Most of this knowledge is produced by a “tacit and situated knowing” in a place within a particular urban ecology. The ecology or the building, as I did describe, might constrain or enable, depending on the circumstances and choices, such tacit knowledge production and situated knowing capacity.
As Polanyi (1966) put it, such tacit knowing is part of every act of knowing. The explicit knowledge only makes sense and can become a real competitive advantage with the tacit knowing capacity at play. In this sense, what it is at issue is not explicit-tacit knowledge conversion, but rather the disclosing (and working) of tacit knowledge to make explicit knowledge valuable, tradable and mobile (Brown and Duguid 2001).
Our body is “the ultimate instrument of all our external [explicit] knowledge, whether intellectual or practical.” (Polanyi 1966: 15) The urban location, the building, the workplace and even the users, as we saw, are critical to foster learning and awareness in our body-based relationship with the creation and sharing of knowledge.

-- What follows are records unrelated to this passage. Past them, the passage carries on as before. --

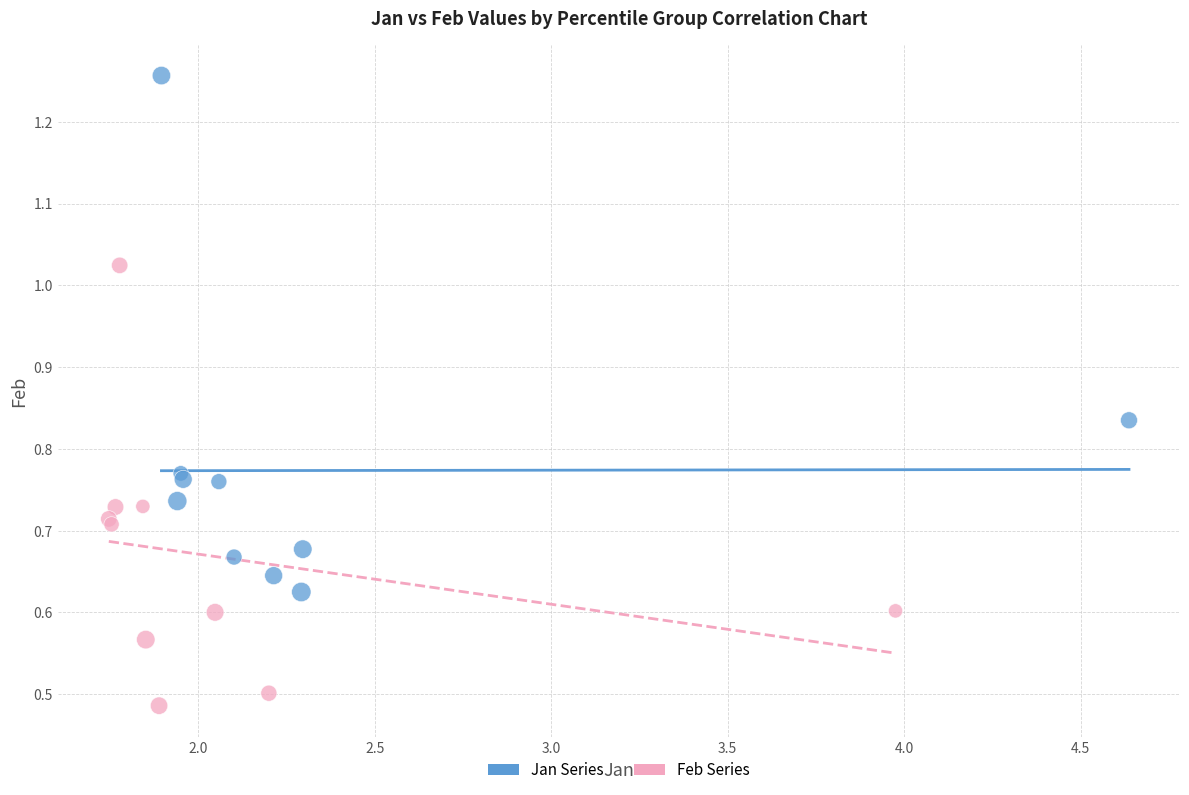

Which series has the widest spread of Y values?

Jan Series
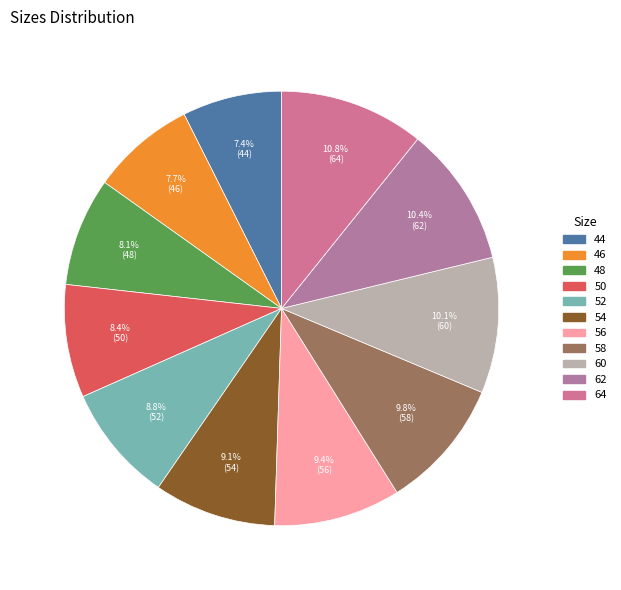

How many slices are in this pie chart?

11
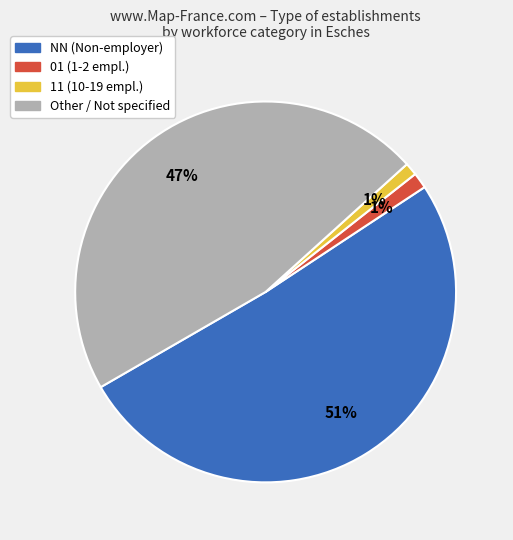

Is the sum of Other / Not specified and NN (Non-employer) greater than half?

Yes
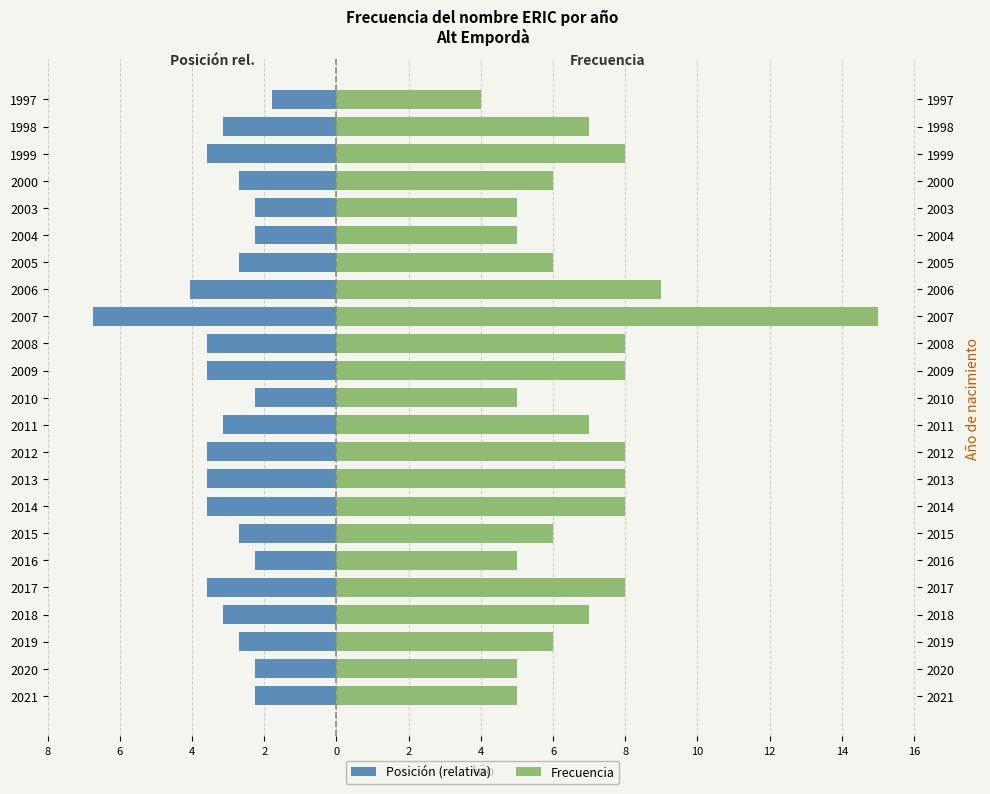

What is the greatest value displayed?

15.0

For this reason, workplace making is such an important activity and factor of innovation because incorporate the body and its tacit knowing capacity in the design and learning of the work space. The design of spaces that overlook the resources of the body (of the communities and teams of practice) for “place making” can damage one of the sources of organizational innovation.
What can we do, when as Moggridge says, “If you want to get effective tacit knowledge sharing, you need something you can experience like a physical browsing.” The body is a fundamental source of knowledge in design organizations (and probably in other types), but if we think of an experience of physical browsing across locations, or even floors in a building, we may encounter important limits for knowledge sharing.
On the one hand, the body cognition supported by urban ecologies, agile and evolving workplaces is crucial, and on the other hand, there is a limit on the scalability and extension of that cognition across physical boundaries.
How can organizations and leaders manage such body-based resources and capacities and overcome the related limits of tacit knowledge sharing?
By enabling workplace making and by spreading the practice of tacit knowing and the relation to which the explicit knowledge makes sense because “knowledge, in short, runs on rails laid by practice” (Brown and Duguid 2001: 204). Both the enabling of workplace making and the spreading of work practice are intimately related to space design and space-in-use.
One the one hand, the design of spaces has to avoid “overdesign,” anticipate breakdowns on work situations, and allow agility by flexible materials, activity settings and furniture. On the other, attending at specific and productive spaces-in-use in one location such as a room, a project space, a particular way to work in a open space that may trigger, as we saw, less territorialities and more shared ownership (knowledge). Also attending at features of a building-in-use might open directions and know-how for spreading practice across locations and thus, enable the conditions for tacit knowledge sharing.
One of my objectives in this thesis has been to highlight the relevance of different types of space on a certain type of organizational innovation. The life and evolution of an organization, so to speak, has to do with its embodiment.
The “making” of organizational places in the case studies and, probably in other cases, is something that deserves attention, care and action not of only one department or level (such as real estate people or managers) but rather require the participation of a great deal of members. To enable such “making” and co-evolution is to enable organizational agility and collective leadership to deal with changing environments and increasing uncertainty. That is to say that not only the mind but also the body and its surrounding spaces have to be ready to learn.